§ **Text provided**:
<<<<

Kyle Rose

mortal

There are two ways a star dies. Both result in explosions unfathomable to humans.

We’re inconsequential to the universe, not unlike a single hydrogen atom floating around in space, free from any push or pull — just wandering aimlessly in the void.

All constructions start as a singular atom. There’s a possibility it contributes to the cosmos as a grand construction, after all in every direction unfathomable ones exist.

Placed in the void a singular atom could visit any of these constructions as the pull of gravity of these creations is so strong it’s almost impossible to not visit them. Some creations are in chaotic free fall and some are in a steady state of existence, not unlike our milky way.

It’s almost random as to where a singular atom ends up.

In the void however there’s a randomness of what state the atom can exist in and what direction it’s moving. When an atom is observed its state changes, the atom almost chooses where it is when it’s observed. It could be here, there, way over there, you don’t know until you observe it. They’re not large distances the atom can travel, but given enough observations it can move any distance towards any creation.

All “choices” the atom is making when it’s observed in the void.

What direction and speed the atom is moving in has most to do with its starting position and velocity.

How close it was to chaos and how close it was to beauty are almost random and have nothing to do with a singular atom, it’s simply a result of how it was created, and many atoms are created in the deaths of stars.

The atomic number of that atom determines what it can do next, many atoms are too heavy to continue to participate in the birth of new stars, as they’ve had their go and it’s unlikely that atom will be able to gather other similar atoms to do anything of meaning as the rarity of finding other atoms of that mass en masse are close to 0.

To form a star you need a lot of atoms of similar light mass, and to avoid heavy atoms at all cost. Heavy atoms signal the death of a star and should be avoided at all cost and as humans, most of them are radioactive, decaying, and bumping into other atoms without contributing to the beauty that the others are trying to create.

The light ones still have a chance however to contribute. Given enough time they may find other atoms of similar light mass and together combine their gravity to start to pull other atoms in.

Over time these light atoms may group up in such a way and in such quantity that they are no longer what they originally were, but combine to emit beauty — light.

>>>>

§ **Recorded information**:
<<<<

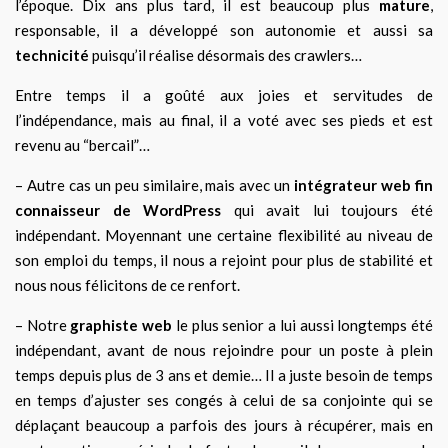
l’époque. Dix ans plus tard, il est beaucoup plus
mature
,
responsable, il a développé son autonomie et aussi sa
technicité
puisqu’il réalise désormais des crawlers…
Entre temps il a goûté aux joies et servitudes de
l’indépendance, mais au final, il a voté avec ses pieds et est
revenu au “bercail”…
– Autre cas un peu similaire, mais avec un
intégrateur web fin
connaisseur de WordPress
qui avait lui toujours été
indépendant. Moyennant une certaine flexibilité au niveau de
son emploi du temps, il nous a rejoint pour plus de stabilité et
nous nous félicitons de ce renfort.
– Notre
graphiste web
le plus senior a lui aussi longtemps été
indépendant, avant de nous rejoindre pour un poste à plein
temps depuis plus de 3 ans et demie… Il a juste besoin de temps
en temps d’ajuster ses congés à celui de sa conjointe qui se
déplaçant beaucoup a parfois des jours à récupérer, mais en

>>>>

§ **What you need to do**:
A. Render this sentence from the text about stars and atoms in Spanish: "There are two ways a star dies."
B. From the text about stars and atoms, return the stretch from "What direction and" through "deaths of stars.", copied word for word.
Work from the text alone.

§ **Solutions to the exercise**:
A. Hay dos maneras en que muere una estrella.

B.
What direction and speed the atom is moving in has most to do with its starting position and velocity.

How close it was to chaos and how close it was to beauty are almost random and have nothing to do with a singular atom, it’s simply a result of how it was created, and many atoms are created in the deaths of stars.